Epilogs' installation is really easy and offer some really nice feature to collect events on a windows system (simple web GUI, filtering of log entries, ...). Just point Epilog to your log files, configure the destination to be your syslog server and wait for something to be written to the log (force a manual update of the AV does the trick).
If everything does well you will see the log lines appear on your syslog server. In my case I use syslog-ng to get those entries in a dedicated log file.
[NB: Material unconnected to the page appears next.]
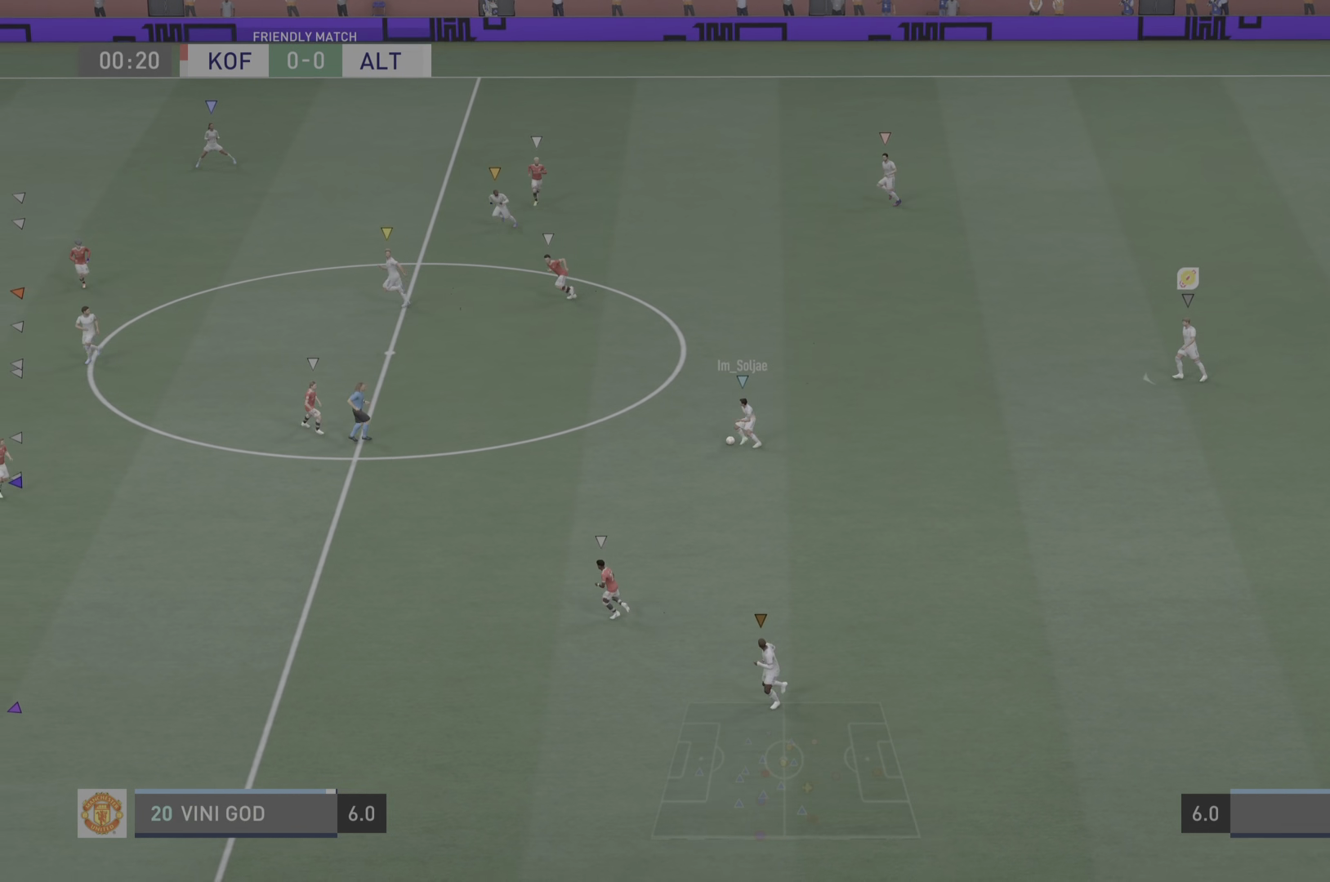
{"buttons": [], "left_stick": "left", "right_stick": "center", "events": []}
Configuration is something like this:

# Log infrastructure servers - OLD
filter h_prodnet { netmask(10.1.1.0/24); };
destination d_local3 { file("/var/log/Windows/$HOST-$YEAR$MONTH$DAY.log" create_dirs(yes) perm(0644)); };
destination d_local2 { file("/var/log/Windows/$HOST-FILELOG-$YEAR$MONTH$DAY.log" create_dirs(yes) perm(0644)); };


  • Syslog parsing
For the log file parsing I am using SEC with some customized set of rules. As I am only interested on the update issues with Trendmicro, I only created a single rule:
#Trendmicro related event
type=Single
ptype=RegExp
pattern=TRENDMICRO;.*unable to complete.*
desc=Trendmicro update problem. Please review console log, stop services and empty all AU_temp directory, reboot server.
action=pipe 'Trendmicro: %s' /usr/bin/mail -s "Trendmicro issue on package updates" youyou@nobody.test

Thats it. Now I get spammed when ever the Officescan encounters issues to update its local databases, and this happens way to often in my opinion.